「社会基盤さえ狙う標的型攻撃に常識は通用しない。『さいは投げられた』と考えよ」。日立出身のセキュリティ研究第一人者、佐々木良一 東京電機大教授はこう明言する。不審メールへの対応など目先の対策に偏りがちな企業に警鐘を鳴らしつつ、ビジネス視点でのリスク評価や対策決定、合意形成の仕組み作りに奔走する。

(聞き手は吉田 琢也=日経コンピュータ 編集長)

標的型攻撃が後を絶ちません。企業の情報セキュリティは今、どんな状況に直面しているのでしょうか。

佐々木 良一(ささき・りょういち)氏
1971年3月、東京大学卒業。同4月、日立製作所に入社。システム開発研究所にてシステム高信頼化技術、セキュリティ技術、ネットワーク管理システムなどの研究開発に従事。2001年4月、東京電機大学工学部教授に就任。現在、同大未来科学部教授。日本セキュリティ・マネジメント学会会長や内閣官房情報セキュリティセンター情報セキュリティ補佐官などを務める。工学博士。(写真:村田 和聡)

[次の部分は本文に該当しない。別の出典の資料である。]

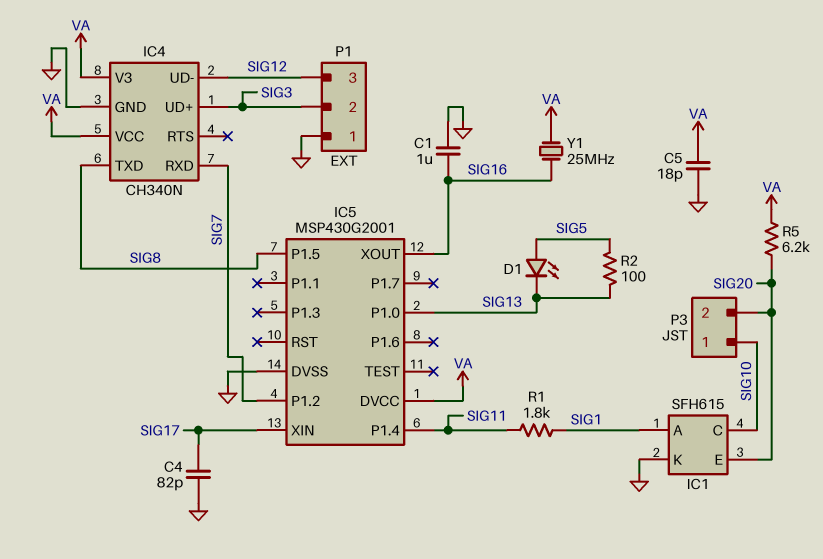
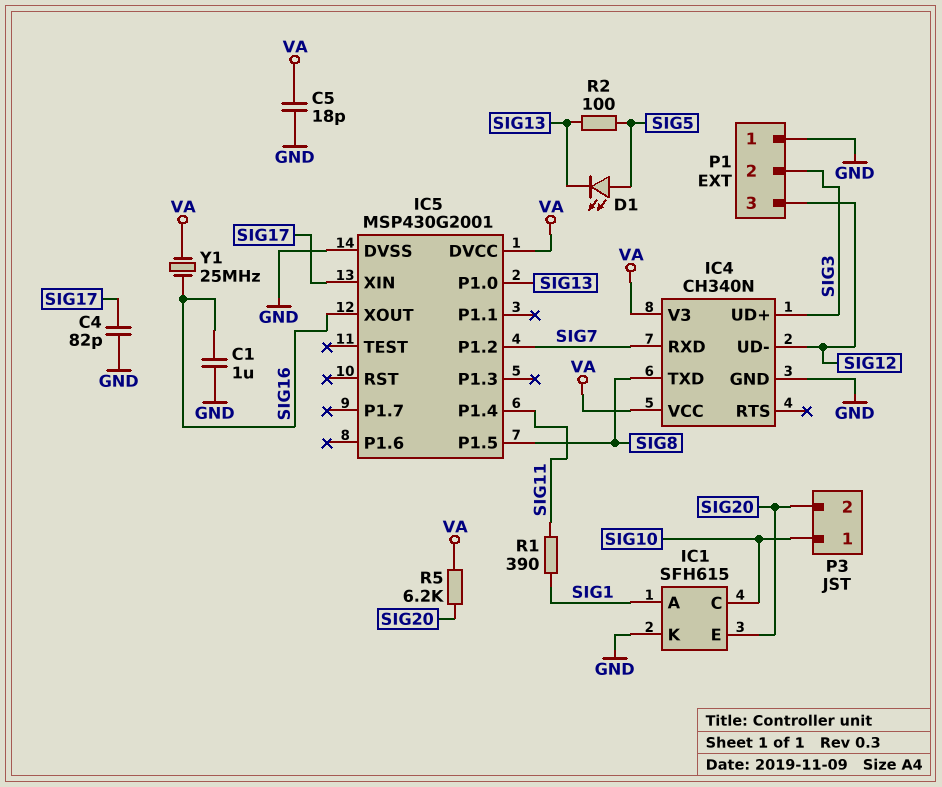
R1: 1.8k (SIG1, SIG11) -> 390 (SIG1, SIG11)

 サイバー攻撃の在り方が2010年ごろから明らかに変わりました。以前は、ハッカーとかクラッカーと呼ばれる人たちが面白半分に、あるいは自分たちの力を誇示するために攻撃をしかけるというパターンが一般的でした。

 しかし、ここにきて攻撃が一気に多様化してきた。金銭や機密情報を奪ったり、アノニマスのように政治的なメッセージを広めようとしたりと、攻撃の目的は様々です。